My Life to Live

Sunday, April 30, 2006

Moneyball

I should've been spending my off-time weekend preping my reels for future gigs, but I ended up reading Moneyball: The Art of Winning an Unfair Game.

The baseball is a quinssential American past time, an institution with long history. But I thought, Hollywood is also a quinssential American past time, an institution with long history. The baseball players are much like Hollywood stars, paid in millions. (The baseball scouts in the book insist the future MLB stars must have the look and the body. Sound familiar?) Studio execs are like MLB General Managers. What if a Hollywood studio was to operate like Oakland A's with more analytical and scientifical approach? What if the studios made more movies at modest budgets with promising stars, instead of swing-for-the-fences blockbusters with bank-breaking stars? Wouldn't that be something? (Yeah, I know Disney tried that in mid-90s, but that didn't pan out under rising influence of indie scenes.)
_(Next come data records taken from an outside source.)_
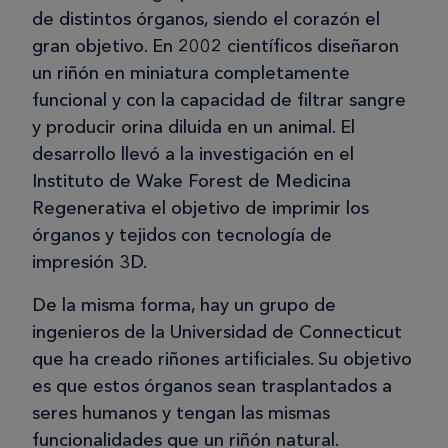
de distintos órganos, siendo el corazón el
gran objetivo. En 2002 científicos diseñaron
un riñón en miniatura completamente
funcional y con la capacidad de filtrar sangre
y producir orina diluida en un animal. El
desarrollo llevó a la investigación en el
Instituto de Wake Forest de Medicina
Regenerativa el objetivo de imprimir los
órganos y tejidos con tecnología de
impresión 3D.
De la misma forma, hay un grupo de
ingenieros de la Universidad de Connecticut
que ha creado riñones artificiales. Su objetivo
es que estos órganos sean trasplantados a
seres humanos y tengan las mismas
funcionalidades que un riñón natural.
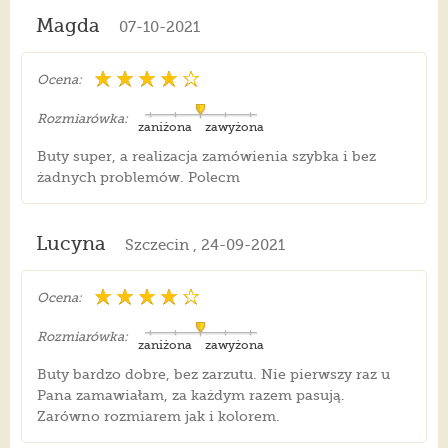
Magda
07-10-2021
Ocena:
Rozmiarówka:
zaniżona
zawyżona
Buty super, a realizacja zamówienia szybka i bez
żadnych problemów. Polecm
Lucyna
Szczecin , 24-09-2021
Ocena:
Rozmiarówka:
zaniżona
zawyżona
Buty bardzo dobre, bez zarzutu. Nie pierwszy raz u
Pana zamawiałam, za każdym razem pasują.
Zarówno rozmiarem jak i kolorem.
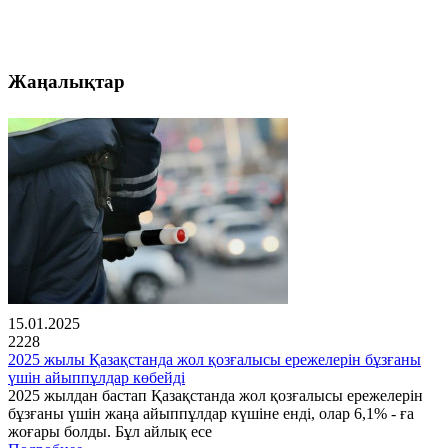
Жаңалықтар
15.01.2025
2228
2025 жылы Қазақстанда жол қозғалысы ережелерін бұзғаны
үшін айыппұлдар көбейді
2025 жылдан бастап Қазақстанда жол қозғалысы ережелерін
бұзғаны үшін жаңа айыппұлдар күшіне енді, олар 6,1% - ға
жоғары болды. Бұл айлық есе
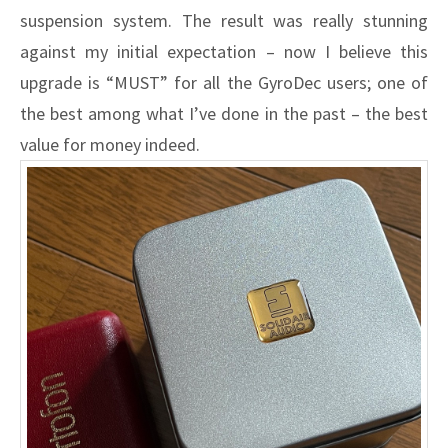
suspension system. The result was really stunning
against my initial expectation – now I believe this
upgrade is “MUST” for all the GyroDec users; one of
the best among what I’ve done in the past – the best
value for money indeed.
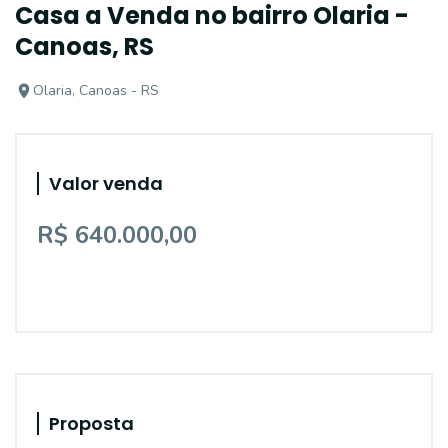
Casa a Venda no bairro Olaria -
Canoas, RS
Olaria, Canoas - RS
Valor venda
R$ 640.000,00
Proposta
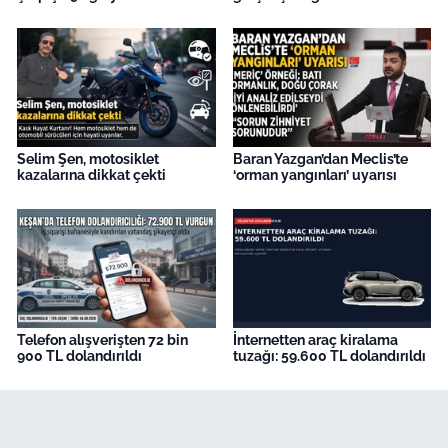
Selim Şen, motosiklet
Baran Yazgan’dan Meclis’te
kazalarına dikkat çekti
‘orman yangınları’ uyarısı
Telefon alışverişten 72 bin
İnternetten araç kiralama
900 TL dolandırıldı
tuzağı: 59.600 TL dolandırıldı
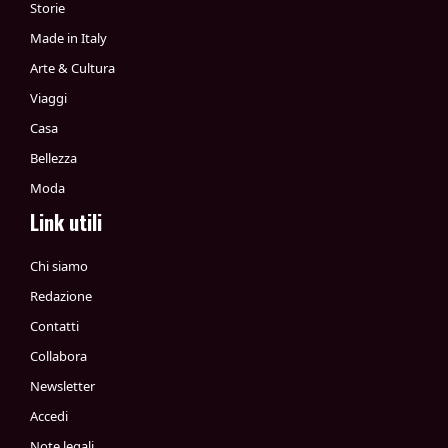
Storie
Made in Italy
Arte & Cultura
Viaggi
Casa
Bellezza
Moda
Link utili
Chi siamo
Redazione
Contatti
Collabora
Newsletter
Accedi
Note legali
The book proved me one thing, and one thing only: people hate to think, hate to change, hate to innovate, if they can coast by it without too much difficulty. The great opportuntities await for people challenging the conventions, milking their creative juice to find the opening where none dare to look. I strive to be one of those people.

This book proved itself by explaing the reason why American dream team lost in the first World Baseball Classic, and small ball Japanese team came out on top. (After losing two straight games to Korean team, by the way.)